“Suddenly, the wall where my wife was taking shelter caved in.”

Published: 28 May 2015 15:56 CET

By Gerald Bikombi, Central African Red Cross Society, and Nelly Muluka, IFRC

Etienne, 62, a resident of Berberati town in the Central African Republic, is a broken man. Recent heavy rains and storms changed his life forever, in just a matter of hours.

“We were all in bed when the rains began pounding, accompanied by thunder and lightning. All of a sudden, the wind started howling and the roof started shaking. The whole experience was so vigorous that we were all afraid. Then the iron sheets of our roof started flying away one by one, and I knew we were in danger,” says Etienne.

With the roof blown off, it started raining directly into the house. It was a scene being repeated throughout the neighbourhood. “We took shelter in different corners of the house and waited. Clothes were being blown out of the house along with household items. Then, suddenly, the wall where my wife, Pauline, was taking shelter caved in,” remembers Etienne.

The father of eight did not know what to do. It was still raining heavily and the storms were still active. Etienne and the children started shouting for help but the sounds only disappeared in the roaring of the storm.

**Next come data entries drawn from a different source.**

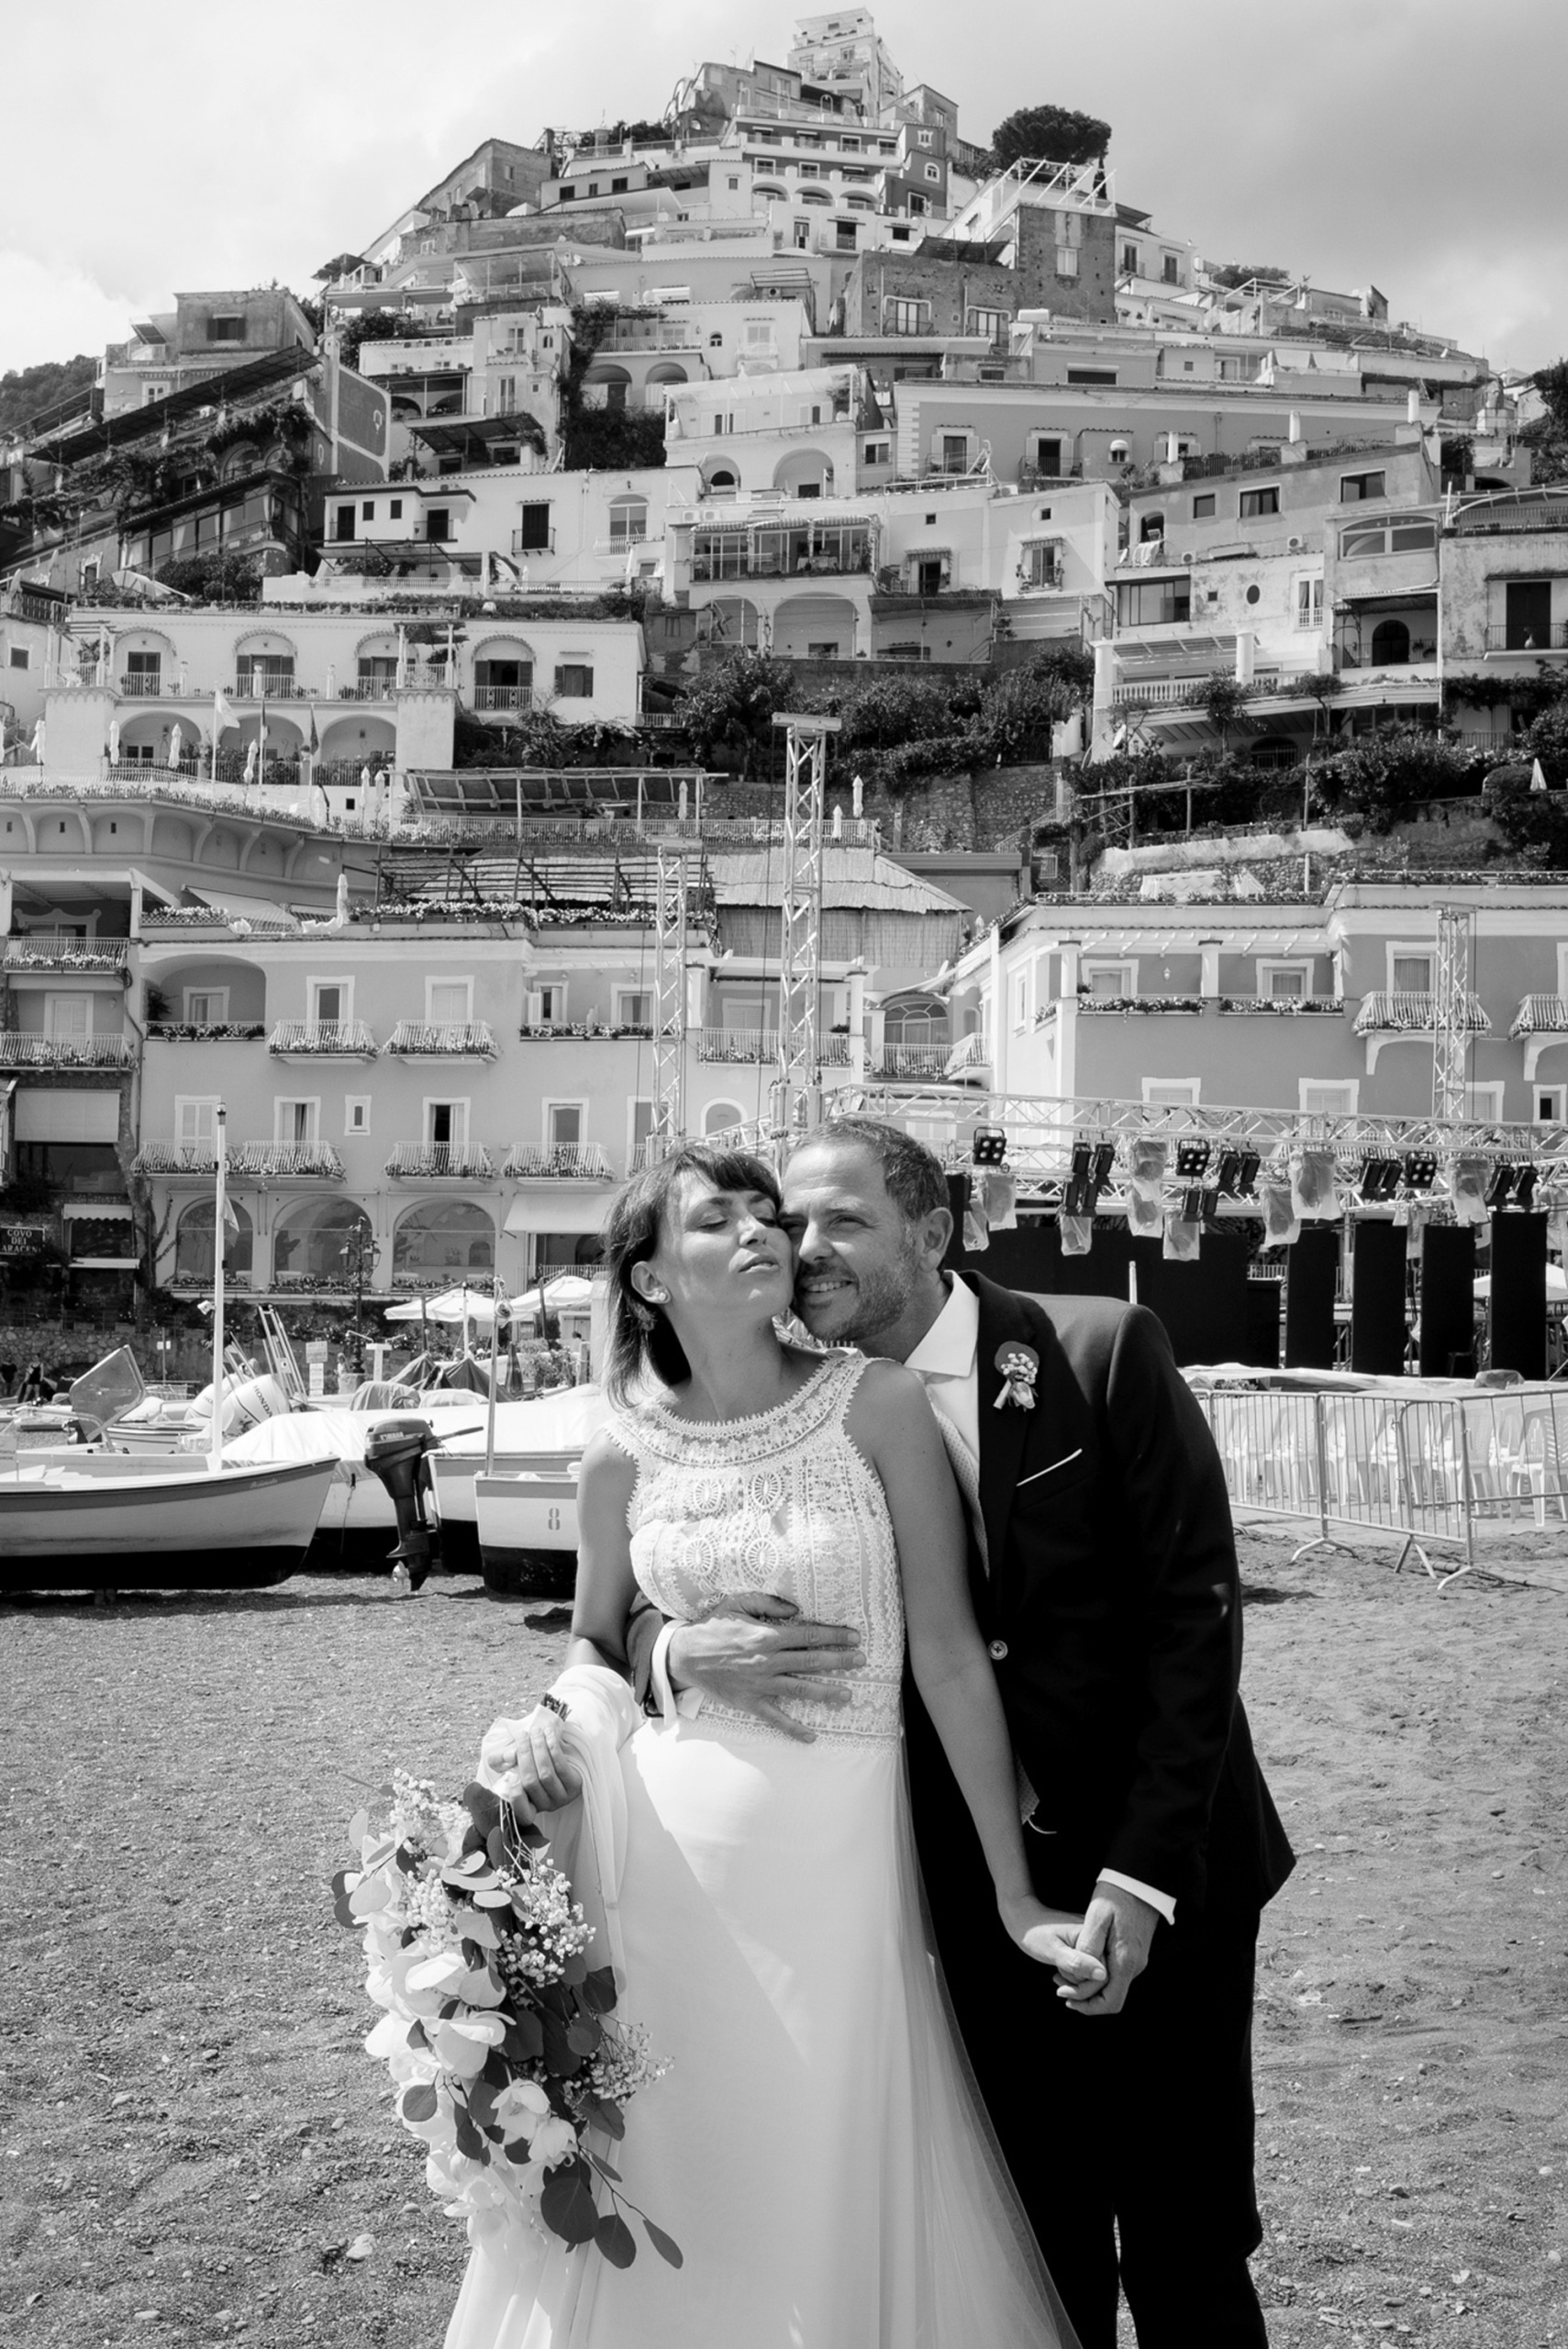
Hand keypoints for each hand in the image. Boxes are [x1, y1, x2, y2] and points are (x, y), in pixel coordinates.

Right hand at [478, 1705, 581, 1816]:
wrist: (561, 1756)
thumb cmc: (532, 1762)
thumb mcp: (512, 1762)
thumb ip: (499, 1760)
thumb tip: (509, 1755)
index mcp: (529, 1806)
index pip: (523, 1814)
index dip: (516, 1797)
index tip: (510, 1776)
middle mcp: (546, 1806)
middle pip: (531, 1782)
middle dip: (525, 1755)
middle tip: (522, 1736)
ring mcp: (562, 1797)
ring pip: (546, 1773)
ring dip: (539, 1748)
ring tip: (535, 1731)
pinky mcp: (575, 1785)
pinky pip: (561, 1766)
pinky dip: (552, 1748)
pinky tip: (548, 1734)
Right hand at [667, 1592, 863, 1743]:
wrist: (685, 1655)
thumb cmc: (713, 1626)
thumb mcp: (738, 1603)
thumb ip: (769, 1603)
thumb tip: (796, 1610)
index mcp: (766, 1635)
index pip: (809, 1636)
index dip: (834, 1636)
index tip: (854, 1637)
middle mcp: (767, 1661)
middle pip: (812, 1662)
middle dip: (840, 1661)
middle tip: (861, 1661)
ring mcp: (760, 1684)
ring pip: (801, 1690)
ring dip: (827, 1692)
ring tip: (848, 1694)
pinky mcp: (750, 1702)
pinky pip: (776, 1718)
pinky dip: (794, 1729)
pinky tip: (812, 1737)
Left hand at [997, 1894, 1108, 1990]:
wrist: (1026, 1921)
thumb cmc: (1035, 1933)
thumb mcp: (1052, 1949)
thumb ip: (1076, 1962)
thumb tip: (1102, 1974)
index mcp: (1093, 1934)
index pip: (1103, 1973)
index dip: (1085, 1988)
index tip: (1063, 1990)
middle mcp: (1099, 1939)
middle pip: (1103, 1978)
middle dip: (1080, 1988)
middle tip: (1059, 1986)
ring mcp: (1096, 1945)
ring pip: (1097, 1978)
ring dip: (1077, 1986)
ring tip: (1058, 1979)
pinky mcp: (1090, 1951)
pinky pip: (1090, 1973)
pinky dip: (1075, 1981)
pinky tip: (1061, 1977)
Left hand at [1056, 1882, 1161, 2015]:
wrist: (1139, 1878)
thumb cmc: (1116, 1894)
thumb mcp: (1096, 1917)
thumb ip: (1091, 1948)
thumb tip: (1093, 1976)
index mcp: (1126, 1960)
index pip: (1111, 2002)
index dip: (1087, 2006)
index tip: (1064, 1996)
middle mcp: (1135, 1965)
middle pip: (1110, 1996)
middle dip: (1084, 1995)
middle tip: (1058, 1983)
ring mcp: (1136, 1958)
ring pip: (1111, 1984)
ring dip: (1088, 1983)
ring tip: (1062, 1971)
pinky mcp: (1133, 1950)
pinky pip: (1115, 1971)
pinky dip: (1096, 1972)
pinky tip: (1079, 1959)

They moved out of the house and sat under a tree, watching as the walls continued to collapse further. Early in the morning, once the storms had passed, local Red Cross committee volunteers arrived. Miraculously, Pauline was alive and was taken to the Berberati Regional Hospital together with seven other injured people.

“I waited at the hospital as the doctors tried to assist her and prayed that she would survive. Unfortunately, she succumbed to her injuries, leaving me with eight children to look after,” says Etienne, adding that he is completely helpless and does not know what will become of him without his wife, whom he says, was his sole helper.

The storms, which left behind a trail of destruction, totally damaged 200 houses, and partially damaged 11 others. According to the local Red Cross committee assessment, one person lost her life, seven others were injured, and over 1,000 others displaced. Latrines also collapsed which continues to pose a health and sanitation risk. The displaced people are putting up with host families while others are living in the open. The host communities, just like those newly displaced by the storms, have all been affected by the ongoing conflict, leaving both groups extremely vulnerable.  

As the rains continue pounding this area, local Red Cross committee volunteers remain on standby, monitoring the situation, in case they are needed. The International Federation of Red Cross and Red Crescent Societies has also released 99,788 Swiss francs from its Disaster Relief Emergency Fund 1,109 people hit hardest by the storms. Among the activities planned, families will receive shelter supplies, household items, and water purification tablets as they start to rebuild their lives.